** Document extract follows **

The 2025 State of Volunteer Management: What I'm Seeing in the Field
As we wrap up 2025, I've been reflecting on the conversations I've had with volunteer coordinators across the country. Whether I'm onboarding a new organization onto myTRS or catching up with longtime clients, one theme keeps emerging: the way we manage volunteers is fundamentally changing—and those who adapt are thriving.
The Rise of Intelligent Automation
The biggest shift I'm seeing isn't just about having better software—it's about having smarter software. Modern volunteer management platforms can now instantly match volunteers to opportunities based on their location, availability, past involvement, and personal preferences. This isn't science fiction anymore; it's what leading organizations expect as a baseline.
What does this mean for volunteer coordinators? Less time spent manually reviewing applications and more time building relationships. When your system can automatically suggest that Maria, who excelled at last year's registration desk, might be perfect for your upcoming check-in role, you're working smarter, not harder.
At myTRS, we've seen organizations reduce their volunteer placement time by hours each week simply by leveraging intelligent matching features. That's time you can reinvest into volunteer appreciation, training, or (imagine this) leaving the office at a reasonable hour.
Mobile-First is No Longer Optional
Here's a statistic that caught my attention: 39% of nonprofits worldwide now use mobile technology for volunteer management, and 51% plan to invest more in mobile capabilities this year. But here's what the numbers don't tell you—organizations that haven't gone mobile-first are increasingly losing volunteers to those that have.

** End of Document extract **
** Data follows **

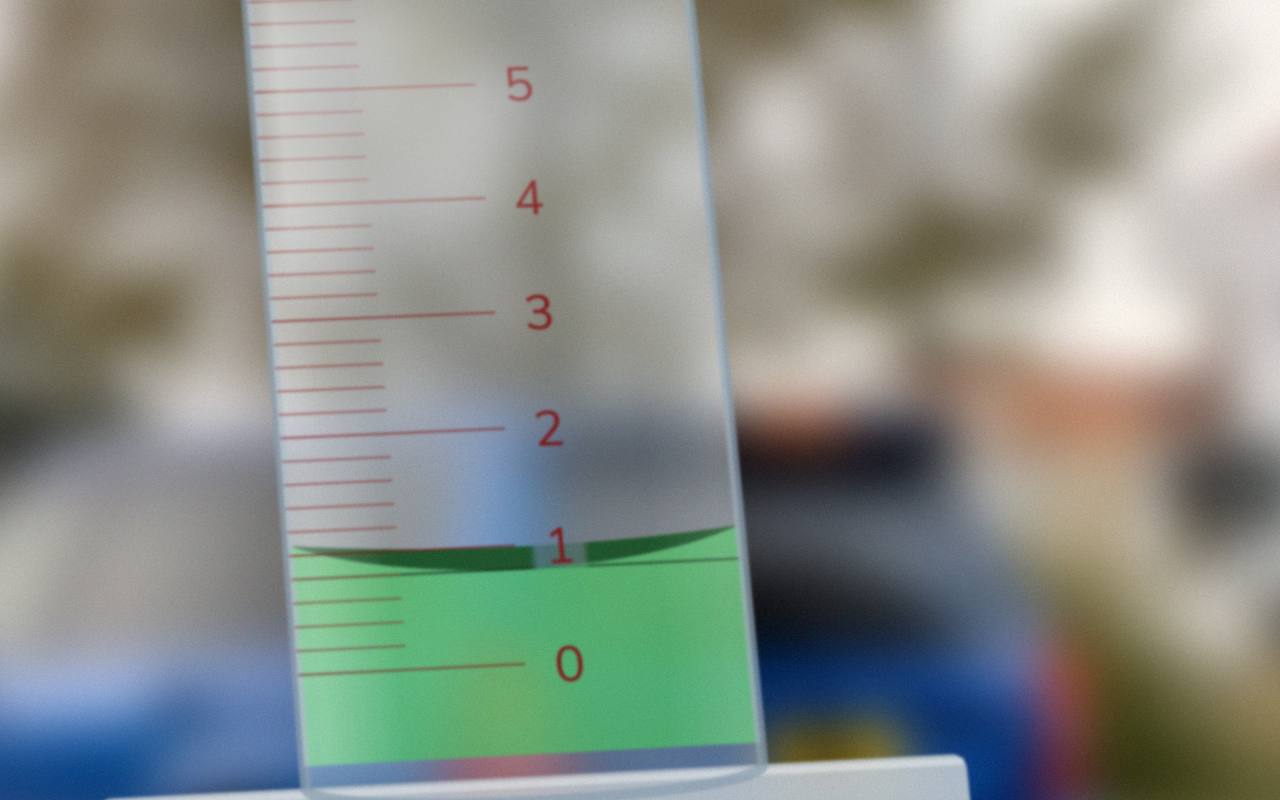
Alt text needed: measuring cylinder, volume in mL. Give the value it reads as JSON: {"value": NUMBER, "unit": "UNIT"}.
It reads {"value": 0.8, "unit": "mL"}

** End of Data **

◆ Directions ◆
In the volunteer management article, rewrite the passage between "The Rise of" and "smarter, not harder.", inclusive, replacing "software" with "tools".

◆ Solution for this exercise ◆
The Rise of Intelligent Automation
The biggest shift I'm seeing isn't just about having better tools—it's about having smarter tools. Modern volunteer management platforms can now instantly match volunteers to opportunities based on their location, availability, past involvement, and personal preferences. This isn't science fiction anymore; it's what leading organizations expect as a baseline.
What does this mean for volunteer coordinators? Less time spent manually reviewing applications and more time building relationships. When your system can automatically suggest that Maria, who excelled at last year's registration desk, might be perfect for your upcoming check-in role, you're working smarter, not harder.